Important note: Information in this article was accurate in 2001. The state of the art may have changed since the publication date.
The New Vision (Uganda) - April 12, 2001
Critics argue that the researchers let some of the villagers contract HIV and did not treat those who had the virus.
But the researchers from John Hopkins and Makerere universities said they did not do anything unethical and their study was approved by five ethics review boards including one in Uganda.
The senior programme officer in the Uganda AIDS Commission, Prof. John Rwomushana, Monday said they were aware of the controversy, which he blamed on misinformation. He said they were preparing to invite researchers, ethicists, policy makers, and planners to discuss the issue. "It is a valid issue for debate.
We have an open policy led by the Government and as (global) leaders in the fight against AIDS, we are interested in consultation and public debate," he said in an interview with The New Vision.

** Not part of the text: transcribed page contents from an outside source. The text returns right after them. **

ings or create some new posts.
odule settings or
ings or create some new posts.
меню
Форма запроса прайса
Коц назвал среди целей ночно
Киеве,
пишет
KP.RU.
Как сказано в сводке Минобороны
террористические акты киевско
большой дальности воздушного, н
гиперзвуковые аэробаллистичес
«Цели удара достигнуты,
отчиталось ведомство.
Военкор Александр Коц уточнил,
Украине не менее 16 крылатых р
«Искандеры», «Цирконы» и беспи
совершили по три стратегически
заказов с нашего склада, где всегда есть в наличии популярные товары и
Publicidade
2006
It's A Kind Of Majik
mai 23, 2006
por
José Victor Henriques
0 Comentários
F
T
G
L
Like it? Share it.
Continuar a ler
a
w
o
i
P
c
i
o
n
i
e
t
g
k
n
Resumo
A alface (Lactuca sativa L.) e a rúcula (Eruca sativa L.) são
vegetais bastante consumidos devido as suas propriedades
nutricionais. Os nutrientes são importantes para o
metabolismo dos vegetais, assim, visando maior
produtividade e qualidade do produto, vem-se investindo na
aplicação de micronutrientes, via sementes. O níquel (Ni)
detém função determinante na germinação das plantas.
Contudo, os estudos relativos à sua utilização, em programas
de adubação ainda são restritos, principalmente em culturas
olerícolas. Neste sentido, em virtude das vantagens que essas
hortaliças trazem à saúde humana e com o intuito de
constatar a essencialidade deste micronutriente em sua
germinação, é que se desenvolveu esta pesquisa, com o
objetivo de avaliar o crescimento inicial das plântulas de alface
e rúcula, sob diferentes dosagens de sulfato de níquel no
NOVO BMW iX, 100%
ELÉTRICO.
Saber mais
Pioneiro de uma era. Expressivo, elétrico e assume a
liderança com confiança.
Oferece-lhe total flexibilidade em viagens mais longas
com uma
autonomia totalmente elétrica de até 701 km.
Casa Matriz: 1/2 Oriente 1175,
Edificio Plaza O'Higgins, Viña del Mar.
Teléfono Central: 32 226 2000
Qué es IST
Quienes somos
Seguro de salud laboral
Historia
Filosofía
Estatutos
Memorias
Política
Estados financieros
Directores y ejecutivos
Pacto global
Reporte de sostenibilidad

The researchers studied 415 married couples whose husbands or wives had HIV while the partners did not. They said most of the couples declined to use condoms given to them and during 30 months of observation, 90 people in the study caught the virus.
The findings gave a clue as to why some people do not infect their sexual partners. The researchers' conclusion was that some people do not pass on the virus to their partners because they have low amounts of the virus in their blood.
Dr. Marcia Angell, executive editor of the New England Journal of Medicine published the findings, said the researchers should have taken responsibility for their Ugandan study subjects as they would have done in the US.
"Our ethical standards should not depend on where the research is performed," she wrote in an editorial.
Angell said the manner in which the study was conducted "meant that for up to 30 months, several hundred people with HIV infection were observed but not treated." In addition, she said, it was left up to the infected member of each couple to decide whether or not to inform the uninfected partner of the disease.
A professor of immunology at the US Hereford Medical School, Dr. Jerome Groopman, wondered how American researchers could "stand by silently while their (Ugandan) subjects contracted the HIV virus."
However, the lead author of the study and a professor at the John Hopkins University, Dr. Thomas Quinn, said, "We gave them a better standard of care than is available to poor people in the United States."